Assignment: Write the data out again, character for character, with no images.

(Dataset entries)

┌──

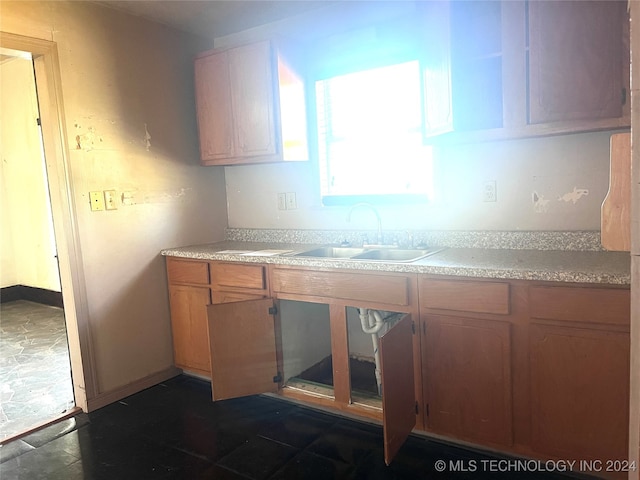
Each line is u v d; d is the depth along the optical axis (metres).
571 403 1.80
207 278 2.83
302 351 2.74
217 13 2.84
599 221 2.18
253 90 2.80
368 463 2.06
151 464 2.13
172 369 3.13
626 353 1.68
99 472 2.08
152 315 3.00
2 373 3.22
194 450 2.23
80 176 2.62
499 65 2.18
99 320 2.72
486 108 2.21
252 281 2.62
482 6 2.09
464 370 2.00
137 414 2.62
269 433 2.35
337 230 2.94
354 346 2.57
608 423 1.74
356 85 2.79
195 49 3.21
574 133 1.99
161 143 3.03
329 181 2.96
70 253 2.58
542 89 1.93
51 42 2.47
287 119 2.78
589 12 1.82
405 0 2.56
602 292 1.68
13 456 2.22
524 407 1.90
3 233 5.32
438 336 2.04
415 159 2.64
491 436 1.98
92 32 2.65
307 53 2.91
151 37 2.96
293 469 2.04
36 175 4.91
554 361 1.81
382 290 2.16
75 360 2.68
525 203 2.34
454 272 1.95
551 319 1.79
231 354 2.53
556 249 2.26
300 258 2.43
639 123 0.77
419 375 2.12
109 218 2.76
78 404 2.70
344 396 2.37
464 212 2.51
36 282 5.25
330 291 2.33
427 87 2.23
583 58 1.85
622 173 0.97
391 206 2.73
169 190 3.08
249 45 2.78
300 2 2.71
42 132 2.55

└──

Answer space:
Each line is u v d; d is the depth along the optical axis (metres).
571 403 1.80
207 278 2.83
302 351 2.74
217 13 2.84
599 221 2.18
253 90 2.80
368 463 2.06
151 464 2.13
172 369 3.13
626 353 1.68
99 472 2.08
152 315 3.00
2 373 3.22
194 450 2.23
80 176 2.62
499 65 2.18
99 320 2.72
486 108 2.21
252 281 2.62
482 6 2.09
464 370 2.00
137 414 2.62
269 433 2.35
337 230 2.94
354 346 2.57
608 423 1.74
356 85 2.79
195 49 3.21
574 133 1.99
161 143 3.03
329 181 2.96
70 253 2.58
542 89 1.93
51 42 2.47
287 119 2.78
589 12 1.82
405 0 2.56
602 292 1.68
13 456 2.22
524 407 1.90
3 233 5.32
438 336 2.04
415 159 2.64
491 436 1.98
92 32 2.65
307 53 2.91
151 37 2.96
293 469 2.04
36 175 4.91
554 361 1.81
382 290 2.16
75 360 2.68
525 203 2.34
454 272 1.95
551 319 1.79
231 354 2.53
556 249 2.26
300 258 2.43
639 123 0.77
419 375 2.12
109 218 2.76
78 404 2.70
344 396 2.37
464 212 2.51
36 282 5.25
330 291 2.33
427 87 2.23
583 58 1.85
622 173 0.97
391 206 2.73
169 190 3.08
249 45 2.78
300 2 2.71
42 132 2.55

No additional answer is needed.